▶ _AIM_: Please give back only the lines starting at the one containing "Angus Young | Third: Dean" and ending at the one containing "Kim Jeong-min | Second: Max Thomas -> Kim San", switching every "Third" to "Skip" and leaving everything else unchanged. Omit the pictures from your answer.

Excerpt from a dataset:
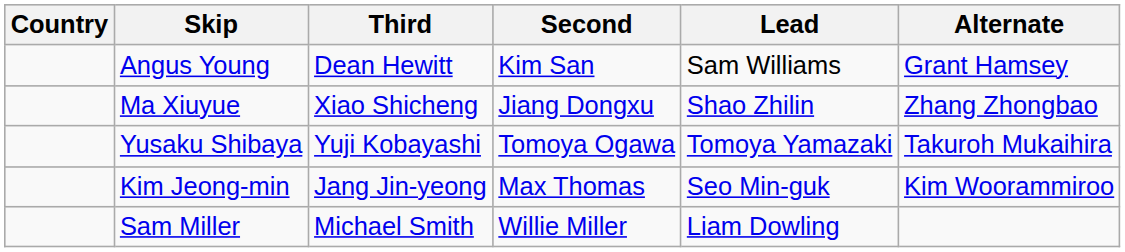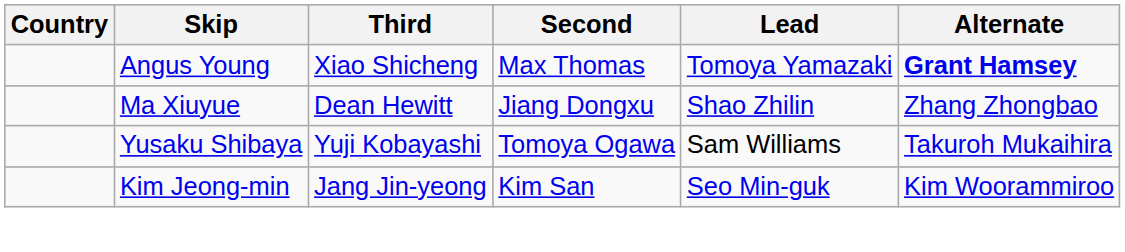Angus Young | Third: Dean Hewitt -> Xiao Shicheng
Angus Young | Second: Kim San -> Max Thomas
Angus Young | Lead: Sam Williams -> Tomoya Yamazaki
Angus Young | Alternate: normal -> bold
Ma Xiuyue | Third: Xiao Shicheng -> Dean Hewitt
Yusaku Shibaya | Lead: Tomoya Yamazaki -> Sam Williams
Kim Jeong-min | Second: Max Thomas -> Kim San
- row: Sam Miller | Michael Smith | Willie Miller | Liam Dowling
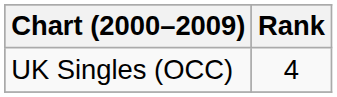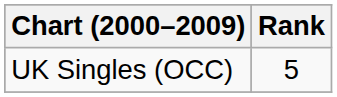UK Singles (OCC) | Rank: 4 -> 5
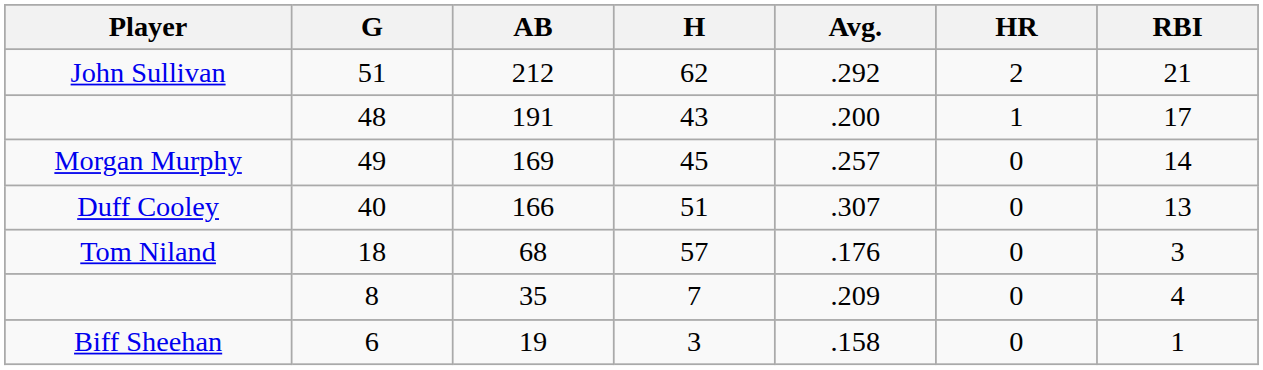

--

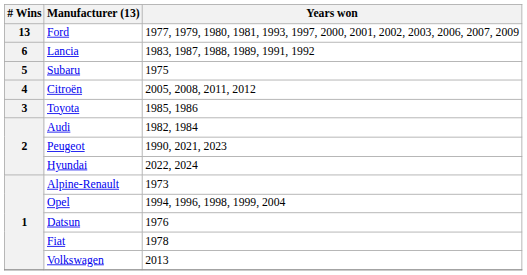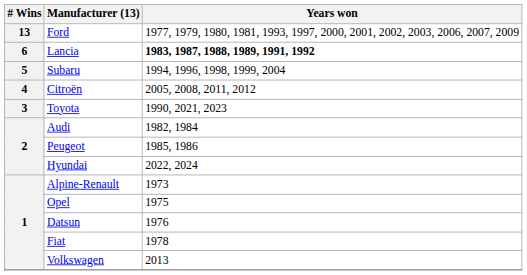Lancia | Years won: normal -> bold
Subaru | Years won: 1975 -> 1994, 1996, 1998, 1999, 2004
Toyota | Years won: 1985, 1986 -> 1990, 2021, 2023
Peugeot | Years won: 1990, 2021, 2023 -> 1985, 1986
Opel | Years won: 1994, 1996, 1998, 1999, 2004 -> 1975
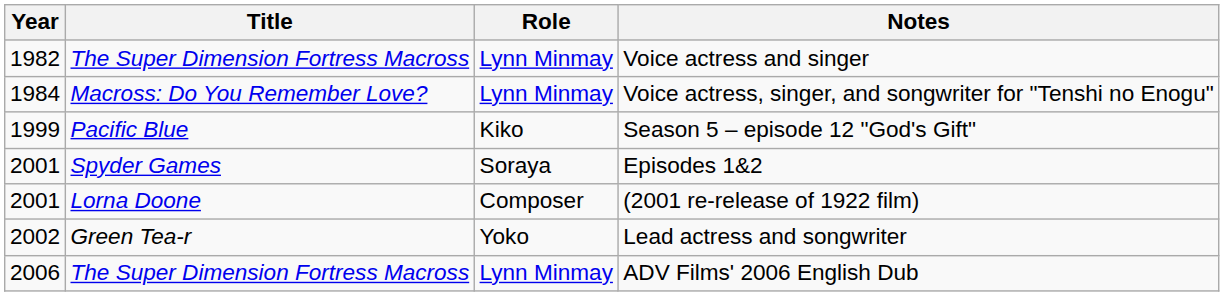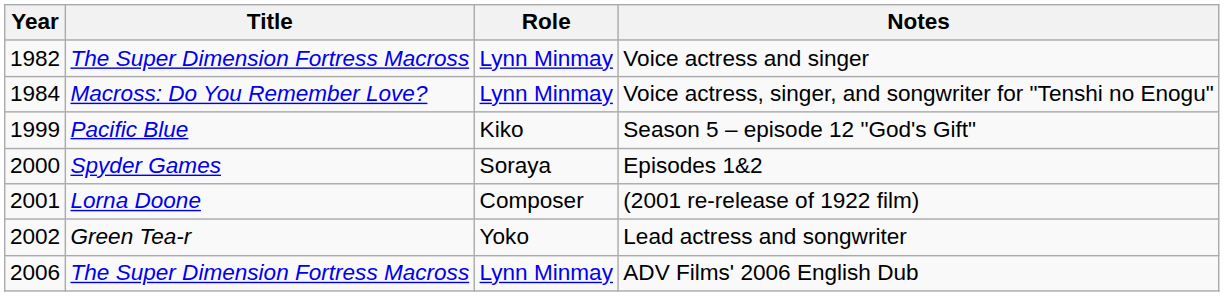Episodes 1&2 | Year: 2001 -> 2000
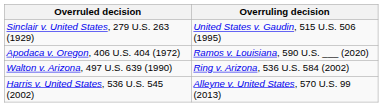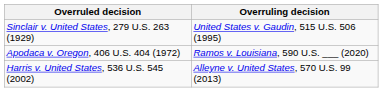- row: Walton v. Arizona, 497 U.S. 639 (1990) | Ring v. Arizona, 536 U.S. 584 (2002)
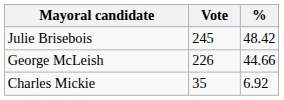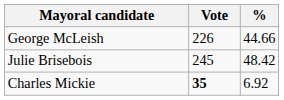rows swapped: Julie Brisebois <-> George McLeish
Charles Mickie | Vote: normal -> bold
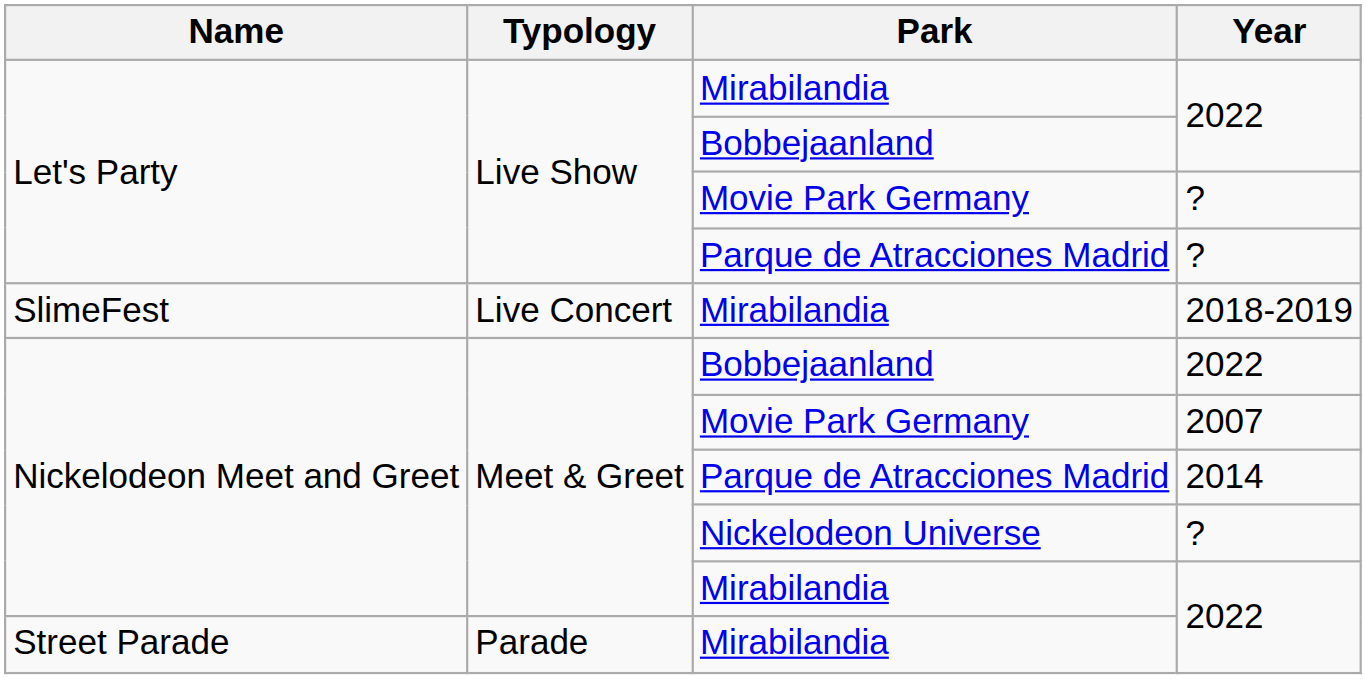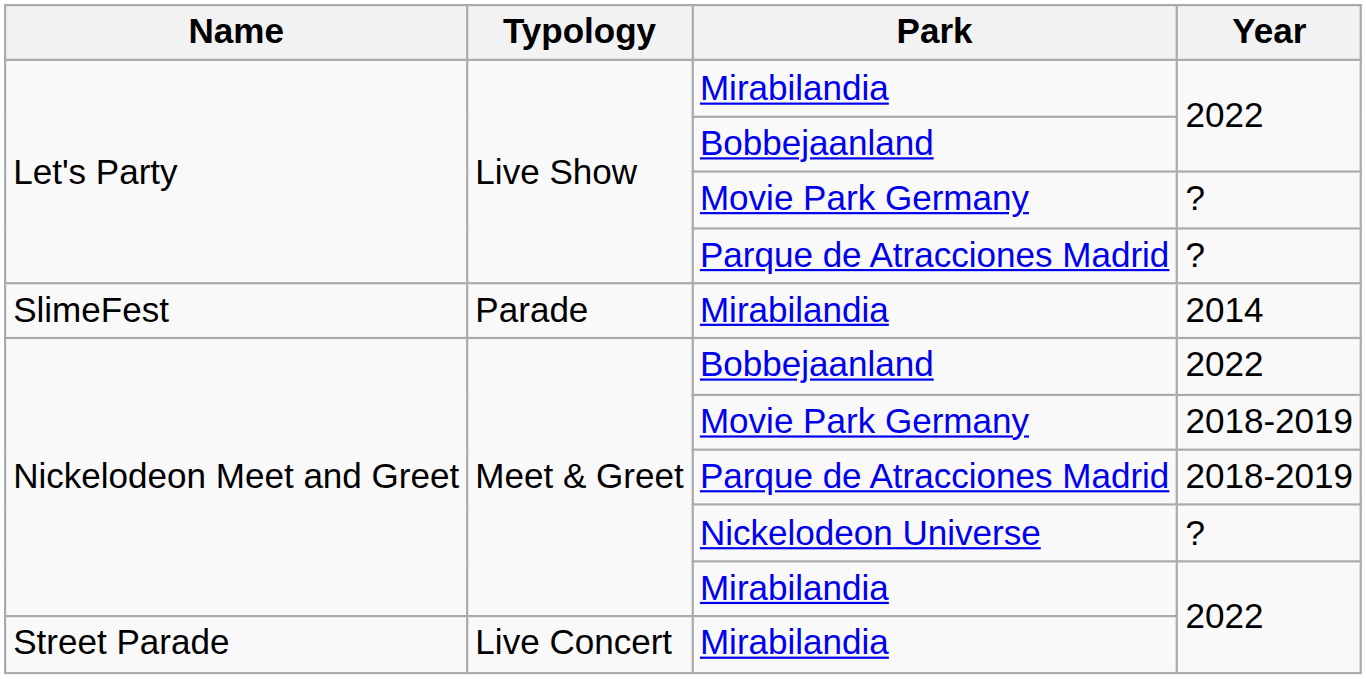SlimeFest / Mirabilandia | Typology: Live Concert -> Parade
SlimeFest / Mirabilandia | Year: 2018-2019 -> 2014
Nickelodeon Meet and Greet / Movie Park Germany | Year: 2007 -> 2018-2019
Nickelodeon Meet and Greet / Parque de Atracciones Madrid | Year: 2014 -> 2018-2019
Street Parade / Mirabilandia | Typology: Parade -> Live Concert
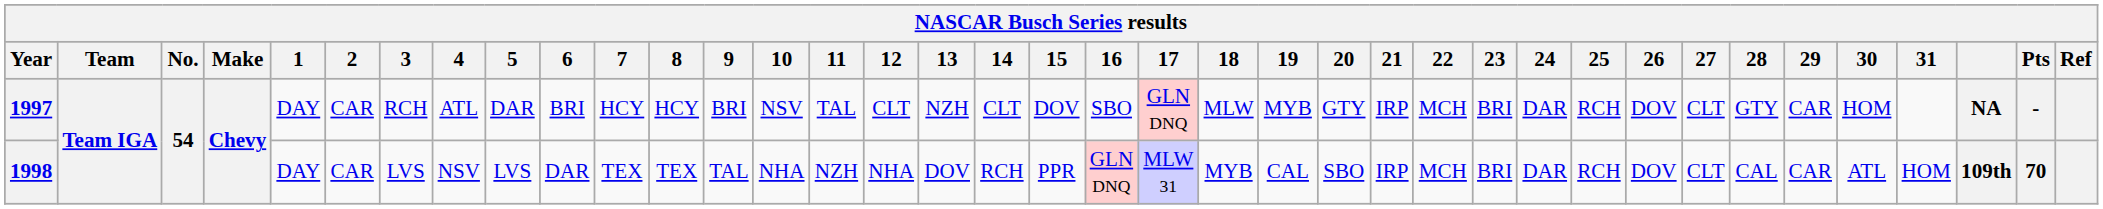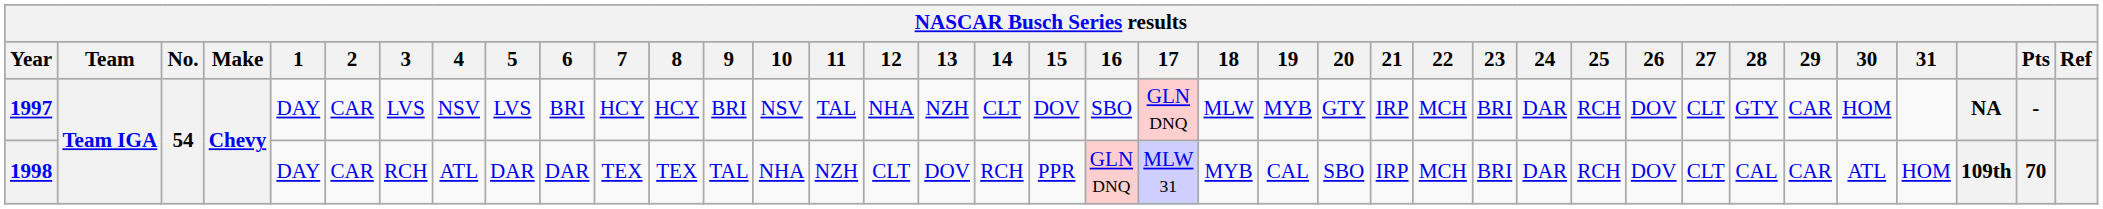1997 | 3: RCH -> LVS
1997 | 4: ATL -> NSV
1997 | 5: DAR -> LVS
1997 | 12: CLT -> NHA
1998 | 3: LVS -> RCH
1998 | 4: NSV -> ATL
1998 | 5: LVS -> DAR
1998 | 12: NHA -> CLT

▶ _REPLY_:
Angus Young | Skip: Dean Hewitt -> Xiao Shicheng
Angus Young | Second: Kim San -> Max Thomas
Angus Young | Lead: Sam Williams -> Tomoya Yamazaki
Angus Young | Alternate: normal -> bold
Ma Xiuyue | Skip: Xiao Shicheng -> Dean Hewitt
Yusaku Shibaya | Lead: Tomoya Yamazaki -> Sam Williams
Kim Jeong-min | Second: Max Thomas -> Kim San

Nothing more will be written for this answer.